Talk about plug ‘n play! This little box will not only access FM band and a myriad of Internet radio options but also sets the time automatically by getting it from the web. Able to access wi-fi directly or through a standard ethernet (cat-5) connection, the R227 can operate without the need for an actual computer, a plus for those who are on the other side of the digital divide. If you are using secured wi-fi, it is even set up with an easy entry keypad for typing in your password.

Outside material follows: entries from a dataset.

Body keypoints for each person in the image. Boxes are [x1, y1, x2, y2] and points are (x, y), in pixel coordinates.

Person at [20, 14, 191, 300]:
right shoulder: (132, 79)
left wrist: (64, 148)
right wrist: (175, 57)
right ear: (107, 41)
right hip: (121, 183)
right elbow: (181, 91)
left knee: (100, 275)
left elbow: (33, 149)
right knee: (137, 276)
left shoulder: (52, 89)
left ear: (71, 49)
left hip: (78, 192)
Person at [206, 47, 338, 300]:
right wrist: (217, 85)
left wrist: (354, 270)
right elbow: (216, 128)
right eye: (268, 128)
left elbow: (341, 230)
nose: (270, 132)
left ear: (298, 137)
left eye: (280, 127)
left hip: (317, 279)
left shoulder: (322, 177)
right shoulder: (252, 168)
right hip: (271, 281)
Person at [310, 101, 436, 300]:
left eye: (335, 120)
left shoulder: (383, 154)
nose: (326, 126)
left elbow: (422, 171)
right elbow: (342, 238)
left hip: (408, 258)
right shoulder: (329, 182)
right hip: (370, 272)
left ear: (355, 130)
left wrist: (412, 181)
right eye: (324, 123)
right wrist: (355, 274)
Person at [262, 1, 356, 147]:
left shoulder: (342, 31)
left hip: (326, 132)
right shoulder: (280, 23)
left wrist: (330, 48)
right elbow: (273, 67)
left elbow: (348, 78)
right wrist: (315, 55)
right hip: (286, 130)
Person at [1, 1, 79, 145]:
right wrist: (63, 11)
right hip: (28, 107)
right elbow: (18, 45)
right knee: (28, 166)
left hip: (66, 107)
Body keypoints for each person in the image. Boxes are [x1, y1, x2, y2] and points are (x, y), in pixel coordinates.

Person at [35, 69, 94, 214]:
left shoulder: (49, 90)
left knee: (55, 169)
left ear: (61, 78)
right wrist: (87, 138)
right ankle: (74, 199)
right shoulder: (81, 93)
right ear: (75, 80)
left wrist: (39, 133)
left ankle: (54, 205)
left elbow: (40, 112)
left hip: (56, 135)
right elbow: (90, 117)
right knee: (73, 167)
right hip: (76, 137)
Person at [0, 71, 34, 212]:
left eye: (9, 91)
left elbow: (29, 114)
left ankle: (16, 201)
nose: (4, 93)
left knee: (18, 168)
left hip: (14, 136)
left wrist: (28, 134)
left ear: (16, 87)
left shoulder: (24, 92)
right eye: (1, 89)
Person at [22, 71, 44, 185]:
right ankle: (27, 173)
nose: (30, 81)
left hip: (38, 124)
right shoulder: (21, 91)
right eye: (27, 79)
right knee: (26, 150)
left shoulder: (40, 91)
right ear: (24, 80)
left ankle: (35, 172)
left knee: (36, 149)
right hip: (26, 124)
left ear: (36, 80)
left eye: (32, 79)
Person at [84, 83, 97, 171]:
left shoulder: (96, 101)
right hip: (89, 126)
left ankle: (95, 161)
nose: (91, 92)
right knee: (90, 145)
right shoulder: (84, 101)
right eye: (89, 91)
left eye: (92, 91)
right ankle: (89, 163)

Tom Van Voy describes it in the press release:

“Most internet users are familiar with internet radio, but many find it difficult and time consuming to locate stations or podcasts using their computers,” said Tom Van Voy, Marketing Vice President of SANYO’s Consumer Products Division. “The SANYO Internet Radio is a convenient, standalone product designed to make it easy to enjoy sports, music, and talk internet radio stations from all over the world without being tethered to a computer.” The R227 is easily portable throughout the household, and can be enjoyed in the kitchen, bedroom, living room or garage – virtually anywhere there’s a WiFi or Ethernet connection. As convenient as a traditional radio, a simple “On/Off” button provides instantaneous access to thousands of internet radio stations. Loaded with functionality, including wake-to-internet or FM radio, the R227 boasts excellent stereo audio with dual speakers.

The unit is supposed to debut in the U.S. in January at an MSRP of $169.99. Not much at all for a unit that can access and play MP3, WMA, AAC, AIFF, RM and WAV formats both from online streamed content and from audio files on one’s computer. In addition it has one nice little perk for talk radio fans: when AM reception is poor, it switches to the online stream for that station in order to provide clearer audio.

All in all, it looks like Sanyo has packed a lot into this 8″x5″x4″ radio.